From the AGA Journals

Barrett’s esophagus: AGA screening update ‘goes above and beyond’



A new clinical practice update from the American Gastroenterological Association offers practical advice around surveillance and use of new screening technologies for Barrett’s esophagus.

The AGA clinical practice update, published in Clinical Gastroenterology and Hepatology comes from the AGA’s Center for GI Innovation and Technology. It offers 15 best practice advice statements based on expert review of existing literature combined with discussion and expert opinion. The aim is “to provide an update on advances and innovation” but not to replace current guidelines.

“Guidelines operate on rigorous methodology which requires the use of [Grading of Recommendations, Assessment, Development and Evaluation] methodology and a higher level of evidence. In gastroenterology especially, innovation is moving quickly and there’s no way for patients to reap their benefits if clinical practice was dictated by guidelines alone. That said, we do need documents that support and drive innovation in clinical practice,” corresponding author Srinadh Komanduri, MD, professor of medicine and surgery in the division of gastroenterology and hepatology at Northwestern University, Chicago, told this news publication.

Asked to comment, Vivek Kaul, MD, the Segal-Watson Professor of Medicine in the Center for Advanced Therapeutic Endoscopy in the division of gastroenterology and hepatology at the University of Rochester (N.Y.) Medical Center, said that the document is “an important attempt to not only present the available scientific literature in a very concise and understandable manner, but it goes above and beyond that in terms of diving into some novel paradigms and technologies and procedures that are either emerging or will be emerging in the near future.”

Improving detection by dropping GERD requirement

The first of the 15 statements may also be the most paradigm shifting: The panel suggests screening via standard upper endoscopy of people with at least three risk factors for Barrett’s esophagus and esophageal adenocarcinoma, including those who are male, are non-Hispanic White, are aged above 50 years, and have a history of smoking, chronic gastroesophageal reflux disease (GERD), obesity, or a family history of Barrett’s esophagus or esophageal adenocarcinoma.

This represents a departure from all current guidelines, which stipulate GERD as a necessary prerequisite for screening.
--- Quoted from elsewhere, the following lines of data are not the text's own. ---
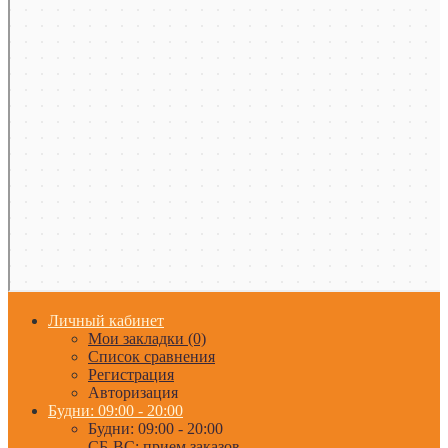
Личный кабинет
Мои закладки (0)
Список сравнения
Регистрация
Авторизация
Будни: 09:00 - 20:00
Будни: 09:00 - 20:00
СБ-ВС: прием заказов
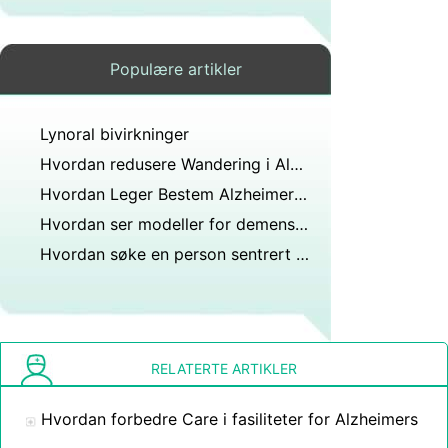
Populære artikler
Lynoral bivirkninger
Hvordan redusere Wandering i Alzheimer-pasienter
Hvordan Leger Bestem Alzheimers sykdom
Hvordan ser modeller for demensomsorg på personen med demens?
Hvordan søke en person sentrert tilnærming til demensomsorgen
RELATERTE ARTIKLER
Hvordan forbedre Care i fasiliteter for Alzheimers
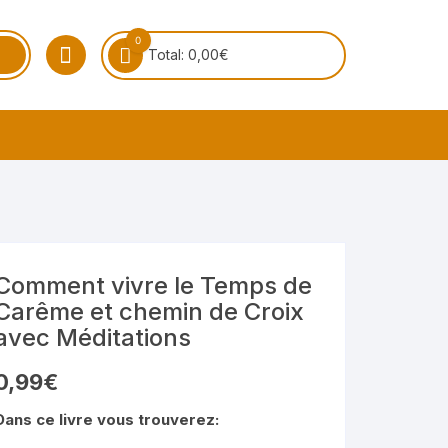
0
Total:
0,00
€
Comment vivre le Temps de
Carême et chemin de Croix
avec Méditations
0,99
€
Dans ce livre vous trouverez:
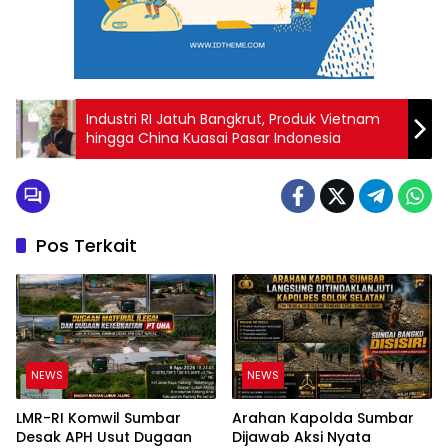
Industri RI Jatuh Bangkrut, Produk Vietnam
hingga China Kuasai Pasar Indonesia
Pos Terkait
NEWS
NEWS
LMR-RI Komwil Sumbar
Arahan Kapolda Sumbar
Desak APH Usut Dugaan
Dijawab Aksi Nyata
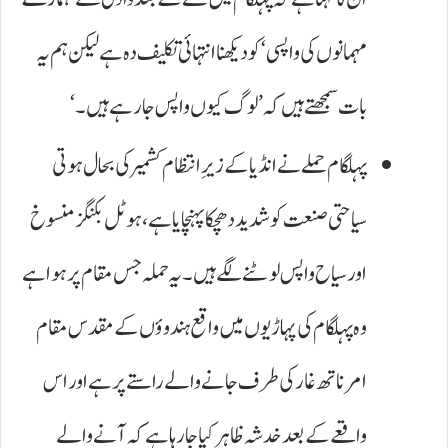
مہمانوں کی واپسی‘ کو دیکھنا انتہائی تکلیف دہ ہے لیکن ہم یہ
بات سمجھتے ہیں کہ ’لوگ کیوں واپس جا رہے ہیں۔‘
پہلگام حملے نے انڈیا کے زیرِ انتظام کشمیر کی بحال ہوتی
سیاحتی صنعت کو شدید دھچکا پہنچایا ہے، ہوٹل بکنگز منسوخ
اور سیاح واپس لوٹنے لگے ہیں۔ یہ حملہ جس مقام پر ہوا ہے
وہ پہلگام کی پہاڑیوں میں واقع ہندوؤں کے مقدس مقام
امرناتھ غار کی طرف جانے والے راستے پر ہے اور اس
واقعے کے بعد خدشہ ظاہر کیا جا رہا ہے کہ آنے والے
But the reason is simple, according to the authors: A majority of patients diagnosed with esophageal cancer never experience classic GERD symptoms.
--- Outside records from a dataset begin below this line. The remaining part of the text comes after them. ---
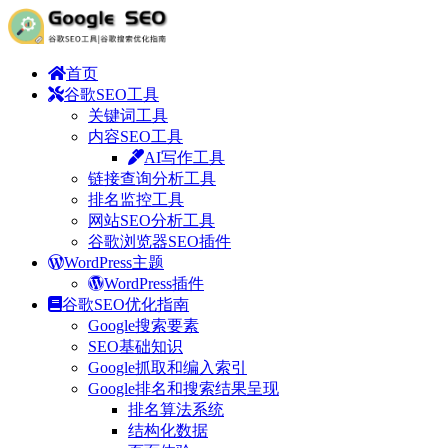
首页
谷歌SEO工具
关键词工具
内容SEO工具
AI写作工具
链接查询分析工具
排名监控工具
网站SEO分析工具
谷歌浏览器SEO插件
WordPress主题
WordPress插件
谷歌SEO优化指南
Google搜索要素
SEO基础知识
Google抓取和编入索引
Google排名和搜索结果呈现
排名算法系统
结构化数据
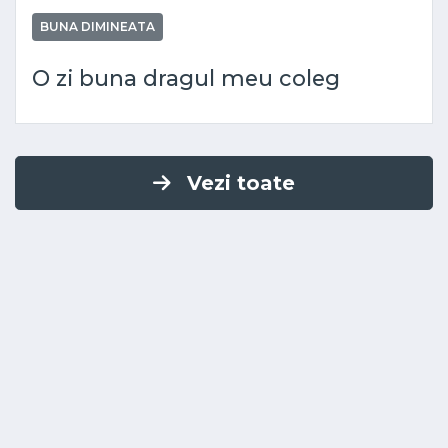
BUNA DIMINEATA
O zi buna dragul meu coleg
Vezi toate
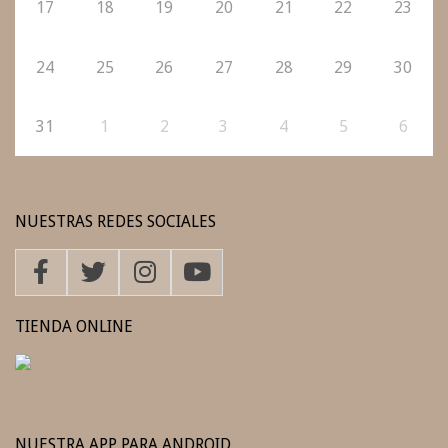
17
18
19
20
21
22
23
24
25
26
27
28
29
30
31
1
2
3
4
5
6
NUESTRAS REDES SOCIALES
TIENDA ONLINE
NUESTRA APP PARA ANDROID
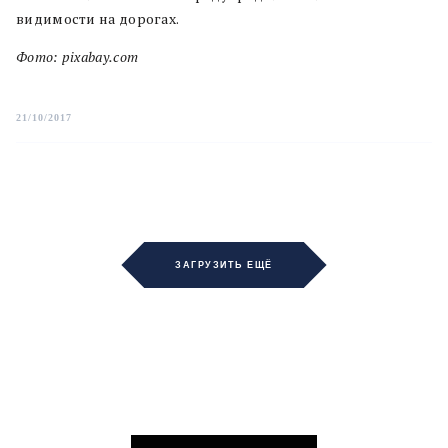
видимости на дорогах.
Фото: pixabay.com
21/10/2017
ЗАГРУЗИТЬ ЕЩЁ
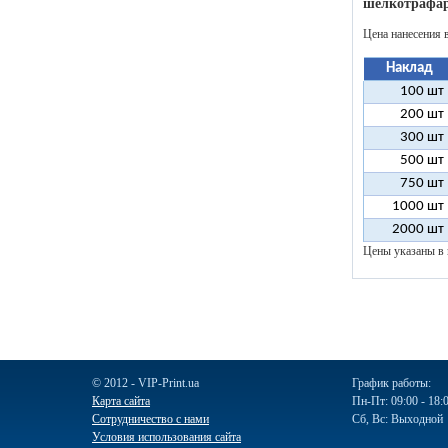
шелкотрафар
Цена нанесения 
Наклад
100 шт
200 шт
300 шт
500 шт
750 шт
1000 шт
2000 шт
Цены указаны в 
© 2012 - VIP-Print.ua
График работы:
Карта сайта
Пн-Пт: 09:00 - 18:
Сотрудничество с нами
Сб, Вс: Выходной
Условия использования сайта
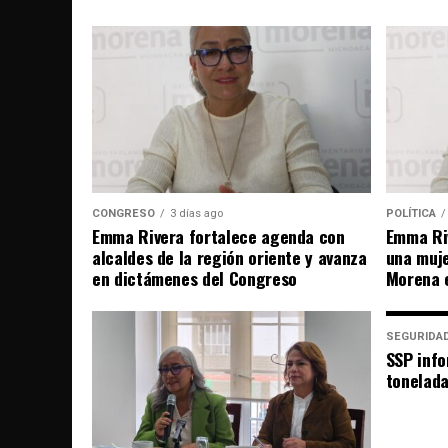
CONGRESO
3 días ago
POLÍTICA
Emma Rivera fortalece agenda con
Emma Riv
alcaldes de la región oriente y avanza
una muje
en dictámenes del Congreso
Morena 
SEGURIDA
SSP info
tonelad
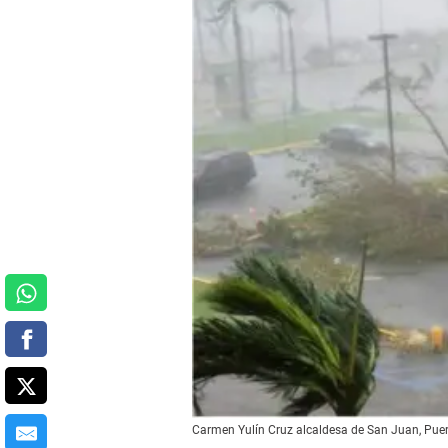
Carmen Yulín Cruz alcaldesa de San Juan, Puert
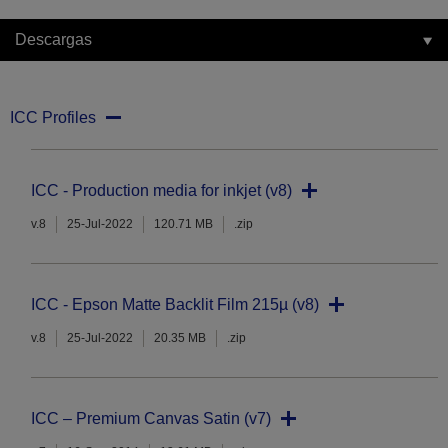
Descargas
ICC Profiles
ICC - Production media for inkjet (v8)
v.8
25-Jul-2022
120.71 MB
.zip
ICC - Epson Matte Backlit Film 215µ (v8)
v.8
25-Jul-2022
20.35 MB
.zip
ICC – Premium Canvas Satin (v7)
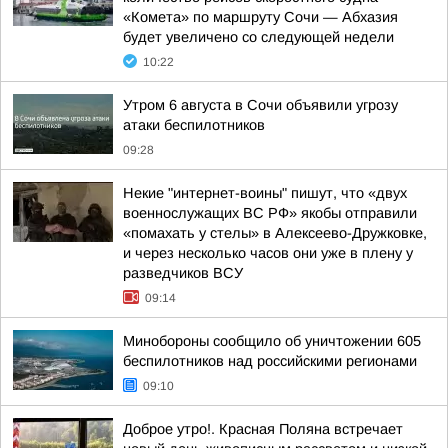
«Комета» по маршруту Сочи — Абхазия
будет увеличено со следующей недели
10:22
Утром 6 августа в Сочи объявили угрозу
атаки беспилотников
09:28
Некие "интернет-воины" пишут, что «двух
военнослужащих ВС РФ» якобы отправили
«помахать у стелы» в Алексеево-Дружковке,
и через несколько часов они уже в плену у
разведчиков ВСУ
09:14
Минобороны сообщило об уничтожении 605
беспилотников над российскими регионами
09:10
Доброе утро!. Красная Поляна встречает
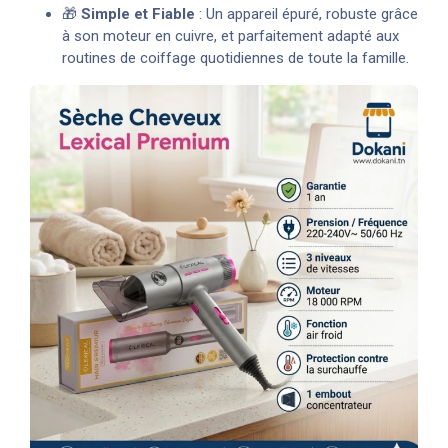
🎁
Simple et Fiable
: Un appareil épuré, robuste grâce
à son moteur en cuivre, et parfaitement adapté aux
routines de coiffage quotidiennes de toute la famille.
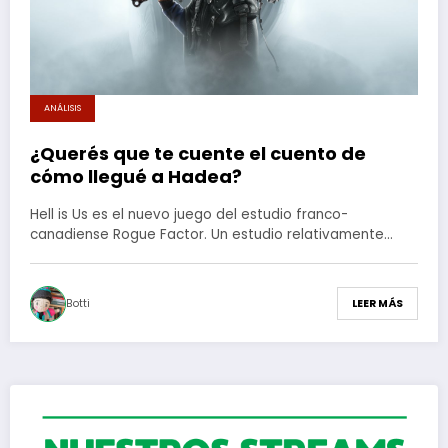
ANÁLISIS
¿Querés que te cuente el cuento de
cómo llegué a Hadea?
Hell is Us es el nuevo juego del estudio franco-
canadiense Rogue Factor. Un estudio relativamente…
Botti
LEER MÁS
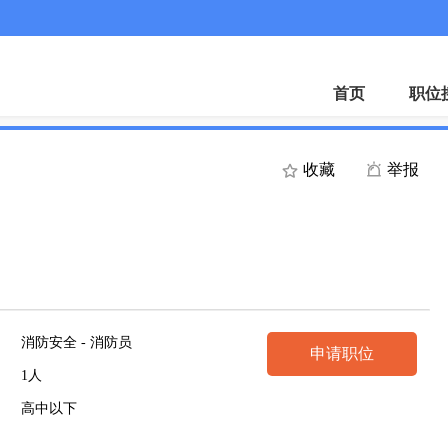
首页
职位
收藏
举报
消防安全 - 消防员
申请职位
1人
高中以下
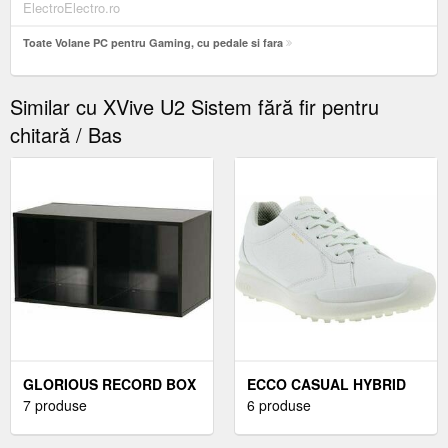
ElectroElectro.ro
Toate Volane PC pentru Gaming, cu pedale si fara
Similar cu XVive U2 Sistem fără fir pentru
chitară / Bas
GLORIOUS RECORD BOX
ECCO CASUAL HYBRID
CUTIA CUTIE PENTRU
7 produse
PANTOFI DE GOLF
6 produse
ÎNREGISTRĂRI LP
PENTRU FEMEI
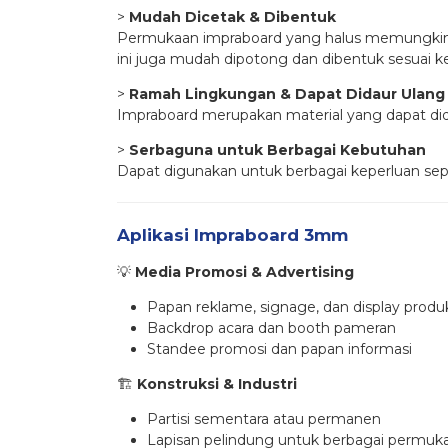
>
Mudah Dicetak & Dibentuk
Permukaan impraboard yang halus memungkinkan 
ini juga mudah dipotong dan dibentuk sesuai k
>
Ramah Lingkungan & Dapat Didaur Ulang
Impraboard merupakan material yang dapat dida
>
Serbaguna untuk Berbagai Kebutuhan
Dapat digunakan untuk berbagai keperluan seper
Aplikasi Impraboard 3mm
💡
Media Promosi & Advertising
Papan reklame, signage, dan display produ
Backdrop acara dan booth pameran
Standee promosi dan papan informasi
🏗
Konstruksi & Industri
Partisi sementara atau permanen
Lapisan pelindung untuk berbagai permuk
“There is growing evidence in high-level publications over the last couple of years that reflux is not the ideal predictor, based on odds, for development of Barrett’s esophagus. So the consensus among the experts was that we need to remove GERD as an absolute prerequisite or we’re never going to make progress. In order to make an impact on the rise of esophageal adenocarcinoma we have to increase the denominator of patients we are seeing,” Dr. Komanduri explained.
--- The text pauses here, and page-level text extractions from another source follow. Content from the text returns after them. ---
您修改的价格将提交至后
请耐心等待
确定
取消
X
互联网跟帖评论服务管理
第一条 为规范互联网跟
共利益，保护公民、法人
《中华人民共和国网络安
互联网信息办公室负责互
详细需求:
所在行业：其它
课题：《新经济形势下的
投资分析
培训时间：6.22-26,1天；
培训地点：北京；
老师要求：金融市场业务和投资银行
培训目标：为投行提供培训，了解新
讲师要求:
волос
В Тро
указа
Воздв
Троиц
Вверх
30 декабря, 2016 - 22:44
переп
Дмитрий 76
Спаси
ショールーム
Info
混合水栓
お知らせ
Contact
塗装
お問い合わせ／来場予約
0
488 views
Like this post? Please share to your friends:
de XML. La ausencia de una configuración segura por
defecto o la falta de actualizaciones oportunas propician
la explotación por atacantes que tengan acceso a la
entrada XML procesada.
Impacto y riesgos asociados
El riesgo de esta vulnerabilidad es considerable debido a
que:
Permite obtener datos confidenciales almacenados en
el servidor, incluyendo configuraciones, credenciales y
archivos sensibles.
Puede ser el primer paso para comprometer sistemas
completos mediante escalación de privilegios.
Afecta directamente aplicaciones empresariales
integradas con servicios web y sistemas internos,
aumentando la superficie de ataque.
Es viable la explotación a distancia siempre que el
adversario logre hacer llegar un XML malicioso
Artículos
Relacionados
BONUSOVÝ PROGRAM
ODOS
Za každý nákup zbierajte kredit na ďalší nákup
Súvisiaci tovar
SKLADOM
While it might be difficult to screen every White male over 50 years of age, the data do suggest screening those who also have obesity and/or are current smokers. “That’s a perfect subset you might want to start with. There are permutations that have greater value that don’t occupy unnecessary resource utilization. Most critical are the family history of esophageal cancer or Barrett’s esophagus,” he noted.

Dr. Kaul said that a one-time Barrett’s esophagus screening of all White males over 50 years old “is not unreasonable, especially given the rising rates of esophageal cancer.”

However, he also noted, “The feasibility, preferred screening modality, incremental costs, and yield of this new strategy will need to be studied further. Access to GI endoscopy in the postpandemic world is already a concern and will need to be factored into execution of this [advice statement] and will likely impact adoption in some way.”

For his part, Dr. Komanduri said that more investigation will be needed to validate which patients most benefit from screening and that the AGA is planning educational programs for clinicians about interpreting this new paradigm.